Als Hoppala bezeichnet man in Österreich einen kleine Ausrutscher, eine eher harmlose Fehlleistung, die geeignet ist, Menschen zu unterhalten. Dem war zum Beispiel in den 1980er Jahren eine ganze Sendereihe gewidmet, die der populäre Peter Rapp moderiert hat.
Sprache schafft persönliche und gesellschaftliche Realität. Wir entscheiden, ob sie verbirgt oder offenlegt. Unsere Wortwahl bestimmt unser Denken ganz wesentlich. Jeder Text hat Kontext und Subtext. Dabei hat Literatur ganz andere Funktionen als PR (Public Relations) oder gar Propaganda. Bei einer Literaturveranstaltung sollten diese Kategorien nicht durcheinanderkommen.
Die Kleine Zeitung titelte am 2. Juli 2019: „Hoppala wurde aufgeklärt“. Das ist amüsant, weil die „Aufklärung“ dezent verhüllt, was eigentlich geschehen war. Nämlich eine Zumutung, die etwas größer als ein gängiges Hoppala ausfiel.
Der Bericht schildert, man habe in Markt Hartmannsdorf erst während der großen Abschlußveranstaltung des Literaturwettbewerbes „Wortschatz“ bemerkt, daß Preisträgerin Irmgard Eixelberger versehentlich nicht eingeladen worden sei. Im nachhinein hätte man die Sache aufgeklärt und werde ihr eine „Trophäe“ in würdiger Form überreichen.
Ich möchte annehmen, Eixelberger hat einen Preis gewonnen, während eine Trophäe eher in den Bereich von Jagdbeute gehört. Wo gejagt wird, gibt es eine Strecke des Erlegten. Egal! Beim Festakt war ohnehin etwas anderes geschehen.
Herta Niederl-Lehmann, die vor allem als Exponentin der japanischen Kunstform Ikebana bekannt ist, staunte, daß ihre Geschichte, als sie dem Publikum vorgelesen wurde, nicht ihre Geschichte war. Da wurde ein ganz anderer Text zu hören. Gut, manchmal geht was schief, Dinge werden verwechselt. In solchen Fällen ist gewöhnlich der Boss gefordert, die Angelegenheit zu regeln. Statt dessen blieb Niederl-Lehmann der unangenehmen Situation vor Publikum ausgesetzt.

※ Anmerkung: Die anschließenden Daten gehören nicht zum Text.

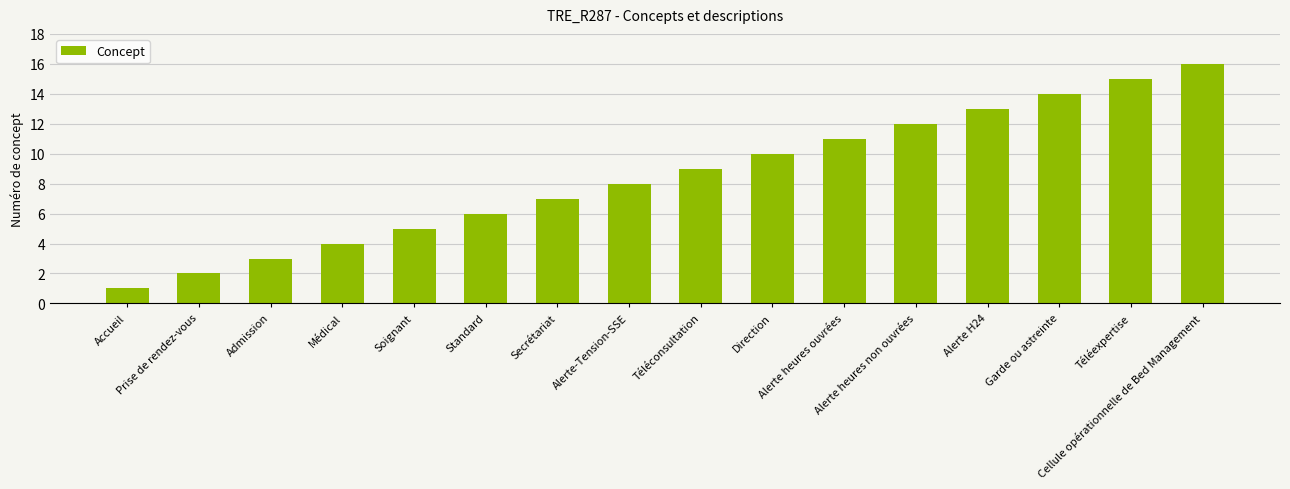

What is the label of the 14th bar from the left?

Garde ou astreinte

Ein Gast, der Unternehmer Ewald Ulrich, erzählte, man habe sie erst einmal wie bestellt und nicht abgeholt sitzengelassen, es hätte auch noch abschätzige Worte zu ihrem Text gegeben. Schließlich habe wenigstens Peter Simonischek das Set professionell zu Ende gebracht.
Weder bei der Veranstaltung, noch hinterher fand es jemand der Mühe wert, sich bei der Künstlerin mit Worten des Bedauerns einzustellen. Sie schrieb am 2.7.2019: „Es gab von seiten des Verantwortlichen keine Entschuldigung oder Erklärung.“
Der Kulturbetrieb zeigt seit Jahren eine Tendenz, Kunst und Kultur zu Dienstboten des Marketings zu machen. Daher klappt es ja auch mit der Öffentlichkeitsarbeit, wo etwa beim Pressegespräch in „Sonni’s Garten“ lokale Honoratioren sich mit überregionaler Prominenz zeigten.

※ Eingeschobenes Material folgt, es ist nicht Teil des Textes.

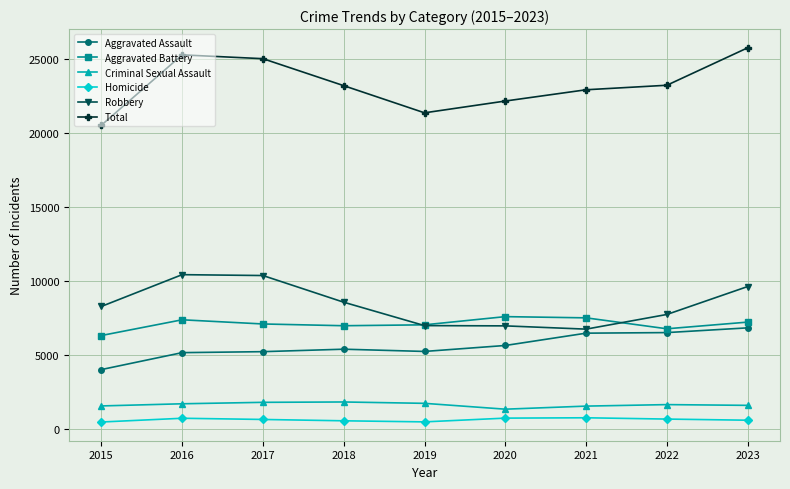

How many data points in Robbery are less than 8272?

4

Siehe dazu das anschaulich Foto mit Jurorin Christa Sonnleitner, Gleisdorfs Bürgermeister Christoph Stark, dem Schauspielerehepaar Brigitte Karner und Peter Simonischek, dem Markt Hartmannsdorfer Bürgermeister Otmar Hiebaum und Boss Werner Sonnleitner. (LINK)
Die Honoratioren haben also ihre PR bekommen, der Text verrät: „Organisator Werner Sonnleitner freut sich besonders, dass die Anzahl der Teilnehmer stetig mehr wird.“ Es ist ja klar, daß regionales Kulturgeschehen immer auch wichtige soziale Funktionen hat und daher die Berichterstattung ausreichend den Bemühungen der Funktionstragenden gewidmet sein möge.
Aber seit geraumer Zeit zeigt sich deutlich, daß am Umgang mit Kunstschaffenden Verbesserungen möglich wären. Die primären Kräfte des Kunstgeschehens sollten sich nicht gar zu sehr als Teil einer Statisterie fühlen müssen.
Immerhin ist das, historische gesehen, nach Jäger und Sammler einer der ältesten Berufe, von dem wir Kenntnis haben. Kunstschaffen darf daher als ein zentrales, womöglich konstituierendes Element von menschlicher Gemeinschaft angesehen werden.